My day job is as a software developer consultant.  I’ve been at this stuff a long damn time (first job as computer operator using Prime minicomputers was in 1982) and have a real-live degree in computer science from Cal Poly SLO.  (In addition, I have an MBA from Cal Poly with my name on it; however, it actually belongs to a different Michael J. Harper who graduated at the same time.)

I got started on minicomputers and moved along to Unix for school work in the mid-80s.
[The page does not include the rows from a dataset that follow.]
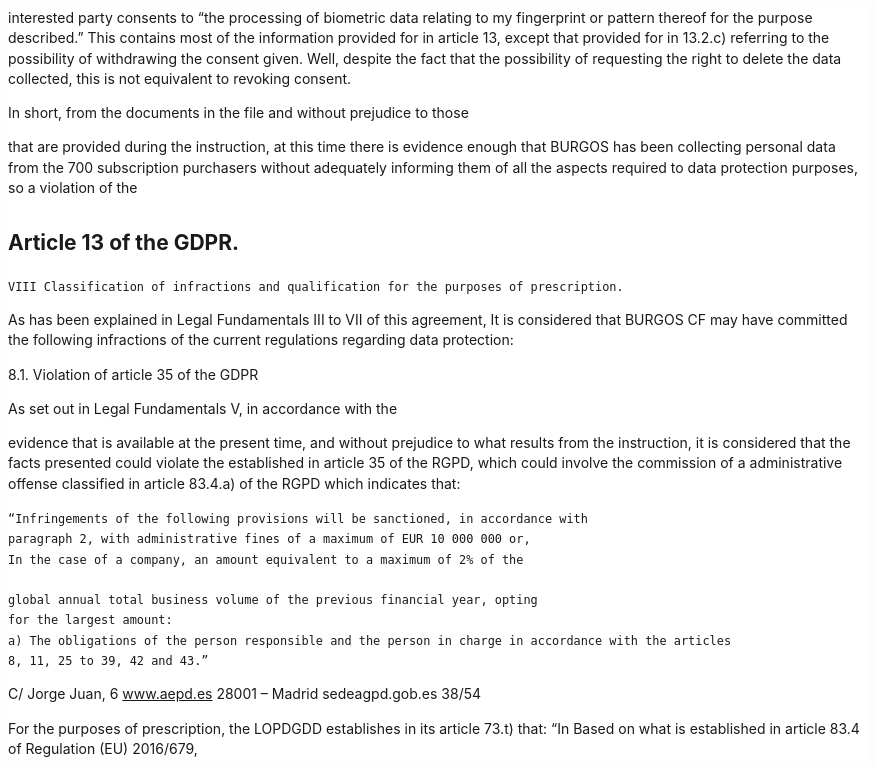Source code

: interested party consents to “the processing of biometric data relating to my fingerprint or
pattern thereof for the purpose described.” This contains most of the
information provided for in article 13, except that provided for in 13.2.c) referring to the
possibility of withdrawing the consent given. Well, despite the fact that the
possibility of requesting the right to delete the data collected, this is not
equivalent to revoking consent.

In short, from the documents in the file and without prejudice to those

that are provided during the instruction, at this time there is evidence
enough that BURGOS has been collecting personal data from the 700
subscription purchasers without adequately informing them of all the aspects required to
data protection purposes, so a violation of the
## Article 13 of the GDPR.

    VIII Classification of infractions and qualification for the purposes of prescription.

As has been explained in Legal Fundamentals III to VII of this agreement,
It is considered that BURGOS CF may have committed the following infractions of the
current regulations regarding data protection:

8.1. Violation of article 35 of the GDPR

As set out in Legal Fundamentals V, in accordance with the

evidence that is available at the present time, and without prejudice to what
results from the instruction, it is considered that the facts presented could violate the
established in article 35 of the RGPD, which could involve the commission of a
administrative offense classified in article 83.4.a) of the RGPD which indicates that:

    “Infringements of the following provisions will be sanctioned, in accordance with
    paragraph 2, with administrative fines of a maximum of EUR 10 000 000 or,
    In the case of a company, an amount equivalent to a maximum of 2% of the

    global annual total business volume of the previous financial year, opting
    for the largest amount:
    a) The obligations of the person responsible and the person in charge in accordance with the articles
    8, 11, 25 to 39, 42 and 43.”

C/ Jorge Juan, 6 www.aepd.es
28001 – Madrid sedeagpd.gob.es 38/54

For the purposes of prescription, the LOPDGDD establishes in its article 73.t) that: “In
Based on what is established in article 83.4 of Regulation (EU) 2016/679,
I bought a Mac 128K in 1984 and when the Toolbox and associated tools were finally made available to the great unwashed public, I started Mac development in 1987.  I have spent the vast majority of my time in the enterprise software space which was taken over by Java EE in the past several years.  I enjoy balancing the enterprise software development with the more interactive results one accomplishes with Mac OS X and iPhone development.

A few years ago, I started hearing about Ruby on Rails.  When I had the opportunity to start working with Rails, I was hooked, especially after all the pain involved in Java EE work.  I was already a believer in Ruby and Rails, but when Dave Thomas gave his deconstruction of Ruby during a Rails Studio back in April 2008, I experienced my Ruby “moment of zen.”

Around the same time, the iPhone SDK was made available to developers.  As someone who spent several years in the mid-90s on NeXTStep development as well as recent time on Mac OS X development — the evolution of NeXTStep — I couldn’t resist the iPhone.  I have developed and contributed to numerous iOS apps, the most notable being the TRX FORCE app which appeared in an Apple commercial in the summer of 2014.